=== CONSIGNA ===
Transcribe literalmente el fragmento del listado que comienza en su primera línea y termina en la línea que contiene "Odkładał na mieszkanie przez", ambas incluidas.

=== EXTRACTOS DE DATOS ===

************

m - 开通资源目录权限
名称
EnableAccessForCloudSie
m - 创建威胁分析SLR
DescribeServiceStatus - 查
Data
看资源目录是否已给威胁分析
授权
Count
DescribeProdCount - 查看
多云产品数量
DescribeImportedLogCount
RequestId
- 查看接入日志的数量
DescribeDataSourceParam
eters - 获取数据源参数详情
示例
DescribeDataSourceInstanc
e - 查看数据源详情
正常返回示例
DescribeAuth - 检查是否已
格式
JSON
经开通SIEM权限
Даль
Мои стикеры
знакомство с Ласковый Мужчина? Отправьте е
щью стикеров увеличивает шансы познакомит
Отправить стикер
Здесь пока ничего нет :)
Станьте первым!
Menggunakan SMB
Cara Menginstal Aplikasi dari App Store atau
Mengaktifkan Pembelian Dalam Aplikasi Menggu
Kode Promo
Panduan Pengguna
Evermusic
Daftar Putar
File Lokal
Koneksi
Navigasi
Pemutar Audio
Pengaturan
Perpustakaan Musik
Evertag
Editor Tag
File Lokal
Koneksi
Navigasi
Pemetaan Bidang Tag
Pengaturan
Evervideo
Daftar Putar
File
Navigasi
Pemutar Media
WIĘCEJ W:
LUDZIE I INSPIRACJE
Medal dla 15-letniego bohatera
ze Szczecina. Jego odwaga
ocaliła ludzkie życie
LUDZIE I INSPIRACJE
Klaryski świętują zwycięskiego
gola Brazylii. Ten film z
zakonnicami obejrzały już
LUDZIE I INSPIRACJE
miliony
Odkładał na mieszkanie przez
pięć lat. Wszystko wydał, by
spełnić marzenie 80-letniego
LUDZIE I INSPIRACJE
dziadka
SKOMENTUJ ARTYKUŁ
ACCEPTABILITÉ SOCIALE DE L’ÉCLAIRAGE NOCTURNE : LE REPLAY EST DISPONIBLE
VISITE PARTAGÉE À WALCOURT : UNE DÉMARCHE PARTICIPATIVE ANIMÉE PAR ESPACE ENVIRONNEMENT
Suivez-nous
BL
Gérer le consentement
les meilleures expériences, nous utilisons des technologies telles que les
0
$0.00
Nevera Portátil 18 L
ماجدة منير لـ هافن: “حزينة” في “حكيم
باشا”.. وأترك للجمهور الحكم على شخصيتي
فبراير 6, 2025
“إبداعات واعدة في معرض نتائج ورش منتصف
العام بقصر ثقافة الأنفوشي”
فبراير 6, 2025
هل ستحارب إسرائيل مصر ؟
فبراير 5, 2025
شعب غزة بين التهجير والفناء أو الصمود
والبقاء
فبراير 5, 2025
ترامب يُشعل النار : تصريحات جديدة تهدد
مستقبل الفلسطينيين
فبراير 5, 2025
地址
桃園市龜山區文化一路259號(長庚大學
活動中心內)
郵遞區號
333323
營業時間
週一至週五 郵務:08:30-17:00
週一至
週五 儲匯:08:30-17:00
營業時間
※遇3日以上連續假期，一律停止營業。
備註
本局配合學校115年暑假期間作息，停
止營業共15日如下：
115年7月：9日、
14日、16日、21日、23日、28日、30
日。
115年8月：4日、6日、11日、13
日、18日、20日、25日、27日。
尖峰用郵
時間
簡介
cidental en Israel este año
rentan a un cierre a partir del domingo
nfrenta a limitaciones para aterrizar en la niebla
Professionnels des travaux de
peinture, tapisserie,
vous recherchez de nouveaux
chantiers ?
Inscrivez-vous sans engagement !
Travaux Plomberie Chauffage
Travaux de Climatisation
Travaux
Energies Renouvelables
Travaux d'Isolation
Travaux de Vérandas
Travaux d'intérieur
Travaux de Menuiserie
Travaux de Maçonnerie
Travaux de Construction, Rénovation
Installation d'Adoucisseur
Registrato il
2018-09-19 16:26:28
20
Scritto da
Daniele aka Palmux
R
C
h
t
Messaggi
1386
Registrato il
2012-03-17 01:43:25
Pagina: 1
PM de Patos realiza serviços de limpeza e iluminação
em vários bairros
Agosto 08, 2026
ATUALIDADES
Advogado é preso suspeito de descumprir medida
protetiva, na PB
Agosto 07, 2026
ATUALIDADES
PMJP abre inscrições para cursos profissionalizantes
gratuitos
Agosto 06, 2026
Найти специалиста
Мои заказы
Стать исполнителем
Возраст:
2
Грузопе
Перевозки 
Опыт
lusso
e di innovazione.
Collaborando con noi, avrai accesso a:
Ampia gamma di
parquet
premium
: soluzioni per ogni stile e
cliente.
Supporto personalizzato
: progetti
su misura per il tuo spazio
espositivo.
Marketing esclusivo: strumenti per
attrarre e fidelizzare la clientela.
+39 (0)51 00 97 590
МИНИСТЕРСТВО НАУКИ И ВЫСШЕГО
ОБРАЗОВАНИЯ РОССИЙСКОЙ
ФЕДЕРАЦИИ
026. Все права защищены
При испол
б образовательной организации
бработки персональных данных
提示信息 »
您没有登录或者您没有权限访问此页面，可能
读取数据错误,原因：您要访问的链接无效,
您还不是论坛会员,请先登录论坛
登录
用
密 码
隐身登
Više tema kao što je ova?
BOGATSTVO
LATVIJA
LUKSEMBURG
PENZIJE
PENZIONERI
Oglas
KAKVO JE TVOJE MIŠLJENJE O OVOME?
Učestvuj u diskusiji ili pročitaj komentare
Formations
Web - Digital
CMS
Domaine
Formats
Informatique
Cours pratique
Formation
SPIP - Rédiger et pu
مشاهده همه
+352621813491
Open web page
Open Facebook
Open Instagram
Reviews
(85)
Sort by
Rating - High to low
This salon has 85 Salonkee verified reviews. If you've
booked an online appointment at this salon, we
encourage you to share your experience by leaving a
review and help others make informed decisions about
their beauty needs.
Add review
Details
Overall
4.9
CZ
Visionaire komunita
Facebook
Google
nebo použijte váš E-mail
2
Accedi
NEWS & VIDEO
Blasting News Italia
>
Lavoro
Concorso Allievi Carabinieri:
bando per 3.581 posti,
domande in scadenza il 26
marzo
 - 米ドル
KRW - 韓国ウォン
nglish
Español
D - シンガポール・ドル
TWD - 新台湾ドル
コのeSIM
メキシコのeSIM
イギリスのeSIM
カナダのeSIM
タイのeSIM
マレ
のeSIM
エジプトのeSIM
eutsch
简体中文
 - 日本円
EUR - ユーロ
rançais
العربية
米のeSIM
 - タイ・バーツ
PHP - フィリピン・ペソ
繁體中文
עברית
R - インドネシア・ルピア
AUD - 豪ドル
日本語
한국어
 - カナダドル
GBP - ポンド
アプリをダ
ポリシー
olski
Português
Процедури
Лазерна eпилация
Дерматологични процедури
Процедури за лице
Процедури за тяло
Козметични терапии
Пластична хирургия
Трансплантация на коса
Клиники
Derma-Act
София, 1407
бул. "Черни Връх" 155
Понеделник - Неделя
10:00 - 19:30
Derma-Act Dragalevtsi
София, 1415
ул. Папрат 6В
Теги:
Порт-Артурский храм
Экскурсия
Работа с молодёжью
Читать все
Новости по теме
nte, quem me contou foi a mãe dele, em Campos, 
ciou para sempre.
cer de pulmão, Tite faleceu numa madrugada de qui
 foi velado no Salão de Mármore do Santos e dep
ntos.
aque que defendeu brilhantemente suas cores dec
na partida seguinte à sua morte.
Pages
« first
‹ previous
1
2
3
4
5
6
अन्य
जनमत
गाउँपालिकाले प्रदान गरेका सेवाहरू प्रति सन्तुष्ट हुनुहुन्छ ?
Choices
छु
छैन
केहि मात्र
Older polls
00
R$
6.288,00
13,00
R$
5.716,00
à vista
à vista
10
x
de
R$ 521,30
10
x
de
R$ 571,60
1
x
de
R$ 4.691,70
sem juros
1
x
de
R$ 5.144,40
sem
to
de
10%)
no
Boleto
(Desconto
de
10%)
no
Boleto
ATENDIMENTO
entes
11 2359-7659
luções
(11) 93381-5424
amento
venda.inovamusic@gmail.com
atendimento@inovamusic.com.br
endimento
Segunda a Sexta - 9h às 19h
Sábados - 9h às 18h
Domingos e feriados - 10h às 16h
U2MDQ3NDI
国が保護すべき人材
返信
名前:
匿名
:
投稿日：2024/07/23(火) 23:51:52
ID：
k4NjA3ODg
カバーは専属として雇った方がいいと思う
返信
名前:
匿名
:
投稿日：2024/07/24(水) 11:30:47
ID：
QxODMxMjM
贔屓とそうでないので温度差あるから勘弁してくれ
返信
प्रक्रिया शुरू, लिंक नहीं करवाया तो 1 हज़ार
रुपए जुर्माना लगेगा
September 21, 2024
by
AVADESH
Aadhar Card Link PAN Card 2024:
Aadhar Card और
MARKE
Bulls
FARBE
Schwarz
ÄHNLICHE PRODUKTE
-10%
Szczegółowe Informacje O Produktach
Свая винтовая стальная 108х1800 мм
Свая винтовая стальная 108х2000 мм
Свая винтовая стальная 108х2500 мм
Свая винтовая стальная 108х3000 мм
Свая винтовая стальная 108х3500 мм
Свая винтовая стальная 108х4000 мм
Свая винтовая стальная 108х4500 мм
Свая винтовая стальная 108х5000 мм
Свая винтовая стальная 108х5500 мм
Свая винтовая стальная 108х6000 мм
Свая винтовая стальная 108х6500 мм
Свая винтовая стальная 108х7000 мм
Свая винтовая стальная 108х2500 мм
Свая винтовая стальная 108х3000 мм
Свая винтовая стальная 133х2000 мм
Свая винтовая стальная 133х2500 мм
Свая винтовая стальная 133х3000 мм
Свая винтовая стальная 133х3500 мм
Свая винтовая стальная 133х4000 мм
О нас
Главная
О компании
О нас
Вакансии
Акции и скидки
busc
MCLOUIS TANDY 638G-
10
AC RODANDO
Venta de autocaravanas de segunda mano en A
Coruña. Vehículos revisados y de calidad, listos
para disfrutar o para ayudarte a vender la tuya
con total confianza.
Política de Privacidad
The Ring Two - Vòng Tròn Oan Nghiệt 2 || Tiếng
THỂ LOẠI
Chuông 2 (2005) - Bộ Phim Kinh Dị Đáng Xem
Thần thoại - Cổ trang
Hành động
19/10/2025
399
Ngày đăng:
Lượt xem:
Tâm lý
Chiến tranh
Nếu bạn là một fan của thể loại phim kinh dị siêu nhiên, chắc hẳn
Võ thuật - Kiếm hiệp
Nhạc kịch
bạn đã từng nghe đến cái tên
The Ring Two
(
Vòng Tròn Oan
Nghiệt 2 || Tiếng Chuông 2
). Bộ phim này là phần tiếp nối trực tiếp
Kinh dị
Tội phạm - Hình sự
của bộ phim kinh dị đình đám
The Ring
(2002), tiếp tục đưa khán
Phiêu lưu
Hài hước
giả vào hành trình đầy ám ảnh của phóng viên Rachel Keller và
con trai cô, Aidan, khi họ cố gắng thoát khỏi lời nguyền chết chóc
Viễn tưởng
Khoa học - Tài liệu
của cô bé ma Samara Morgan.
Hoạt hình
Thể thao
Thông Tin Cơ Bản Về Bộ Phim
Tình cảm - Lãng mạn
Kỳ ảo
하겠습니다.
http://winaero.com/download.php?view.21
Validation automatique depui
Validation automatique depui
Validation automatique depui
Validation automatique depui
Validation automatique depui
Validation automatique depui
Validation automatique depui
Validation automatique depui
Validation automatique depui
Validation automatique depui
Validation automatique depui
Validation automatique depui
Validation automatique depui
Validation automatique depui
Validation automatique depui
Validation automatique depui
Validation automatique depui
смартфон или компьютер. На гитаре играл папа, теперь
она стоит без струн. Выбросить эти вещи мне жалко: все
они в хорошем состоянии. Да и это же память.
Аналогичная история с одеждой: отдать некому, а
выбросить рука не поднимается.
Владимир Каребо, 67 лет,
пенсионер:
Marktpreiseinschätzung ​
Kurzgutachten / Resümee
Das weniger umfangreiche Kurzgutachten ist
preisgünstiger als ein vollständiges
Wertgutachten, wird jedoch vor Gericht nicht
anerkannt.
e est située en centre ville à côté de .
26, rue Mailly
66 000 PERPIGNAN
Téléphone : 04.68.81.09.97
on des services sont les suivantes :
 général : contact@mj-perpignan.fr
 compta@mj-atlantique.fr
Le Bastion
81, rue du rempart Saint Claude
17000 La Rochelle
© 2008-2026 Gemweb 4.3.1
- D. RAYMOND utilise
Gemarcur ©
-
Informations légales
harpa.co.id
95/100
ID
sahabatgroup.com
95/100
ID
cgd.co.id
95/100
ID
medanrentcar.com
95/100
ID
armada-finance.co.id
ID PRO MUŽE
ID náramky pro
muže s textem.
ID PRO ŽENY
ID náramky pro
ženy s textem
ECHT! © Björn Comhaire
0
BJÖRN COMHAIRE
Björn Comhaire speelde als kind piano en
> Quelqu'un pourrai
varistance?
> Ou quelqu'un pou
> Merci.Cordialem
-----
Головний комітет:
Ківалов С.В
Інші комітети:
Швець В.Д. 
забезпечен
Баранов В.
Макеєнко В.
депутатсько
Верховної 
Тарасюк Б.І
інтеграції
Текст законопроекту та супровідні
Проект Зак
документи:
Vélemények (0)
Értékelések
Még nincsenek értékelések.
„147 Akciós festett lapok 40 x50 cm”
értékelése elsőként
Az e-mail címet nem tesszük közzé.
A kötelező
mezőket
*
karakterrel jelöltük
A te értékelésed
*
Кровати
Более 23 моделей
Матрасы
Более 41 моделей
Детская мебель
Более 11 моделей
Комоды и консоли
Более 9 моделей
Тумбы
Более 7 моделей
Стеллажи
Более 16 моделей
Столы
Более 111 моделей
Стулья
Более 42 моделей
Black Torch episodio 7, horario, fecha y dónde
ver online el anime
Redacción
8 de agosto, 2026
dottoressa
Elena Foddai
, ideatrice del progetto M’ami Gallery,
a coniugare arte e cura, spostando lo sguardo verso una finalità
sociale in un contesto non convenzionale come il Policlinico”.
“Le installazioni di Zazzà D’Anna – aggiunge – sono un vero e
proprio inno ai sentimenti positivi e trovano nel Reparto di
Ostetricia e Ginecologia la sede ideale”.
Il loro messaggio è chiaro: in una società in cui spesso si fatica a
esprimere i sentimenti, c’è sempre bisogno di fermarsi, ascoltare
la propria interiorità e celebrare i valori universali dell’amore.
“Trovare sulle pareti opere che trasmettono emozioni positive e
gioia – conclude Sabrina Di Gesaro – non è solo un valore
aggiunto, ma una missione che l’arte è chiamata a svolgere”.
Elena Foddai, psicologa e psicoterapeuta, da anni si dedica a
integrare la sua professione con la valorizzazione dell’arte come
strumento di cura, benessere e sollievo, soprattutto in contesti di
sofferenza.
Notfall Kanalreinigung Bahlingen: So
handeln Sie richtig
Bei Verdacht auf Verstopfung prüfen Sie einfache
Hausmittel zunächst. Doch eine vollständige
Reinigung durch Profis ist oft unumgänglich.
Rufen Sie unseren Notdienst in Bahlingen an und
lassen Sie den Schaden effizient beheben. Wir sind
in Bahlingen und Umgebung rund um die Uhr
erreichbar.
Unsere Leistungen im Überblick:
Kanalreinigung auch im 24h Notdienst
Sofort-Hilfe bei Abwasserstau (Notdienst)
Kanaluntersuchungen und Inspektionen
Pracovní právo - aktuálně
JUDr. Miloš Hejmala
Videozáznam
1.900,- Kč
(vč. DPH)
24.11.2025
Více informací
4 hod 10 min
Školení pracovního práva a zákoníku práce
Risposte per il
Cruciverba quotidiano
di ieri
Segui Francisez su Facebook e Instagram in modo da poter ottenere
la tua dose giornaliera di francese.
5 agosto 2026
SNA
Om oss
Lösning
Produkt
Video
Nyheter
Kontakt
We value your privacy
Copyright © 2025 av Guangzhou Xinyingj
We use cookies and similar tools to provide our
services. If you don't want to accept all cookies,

************

=== ESPACIO DE RESPUESTA ===
m - 开通资源目录权限
名称
EnableAccessForCloudSie
m - 创建威胁分析SLR
DescribeServiceStatus - 查
Data
看资源目录是否已给威胁分析
授权
Count
DescribeProdCount - 查看
多云产品数量
DescribeImportedLogCount
RequestId
- 查看接入日志的数量
DescribeDataSourceParam
eters - 获取数据源参数详情
示例
DescribeDataSourceInstanc
e - 查看数据源详情
正常返回示例
DescribeAuth - 检查是否已
格式
JSON
经开通SIEM权限
Даль
Мои стикеры
знакомство с Ласковый Мужчина? Отправьте е
щью стикеров увеличивает шансы познакомит
Отправить стикер
Здесь пока ничего нет :)
Станьте первым!
Menggunakan SMB
Cara Menginstal Aplikasi dari App Store atau
Mengaktifkan Pembelian Dalam Aplikasi Menggu
Kode Promo
Panduan Pengguna
Evermusic
Daftar Putar
File Lokal
Koneksi
Navigasi
Pemutar Audio
Pengaturan
Perpustakaan Musik
Evertag
Editor Tag
File Lokal
Koneksi
Navigasi
Pemetaan Bidang Tag
Pengaturan
Evervideo
Daftar Putar
File
Navigasi
Pemutar Media
WIĘCEJ W:
LUDZIE I INSPIRACJE
Medal dla 15-letniego bohatera
ze Szczecina. Jego odwaga
ocaliła ludzkie życie
LUDZIE I INSPIRACJE
Klaryski świętują zwycięskiego
gola Brazylii. Ten film z
zakonnicami obejrzały już
LUDZIE I INSPIRACJE
miliony
Odkładał na mieszkanie przez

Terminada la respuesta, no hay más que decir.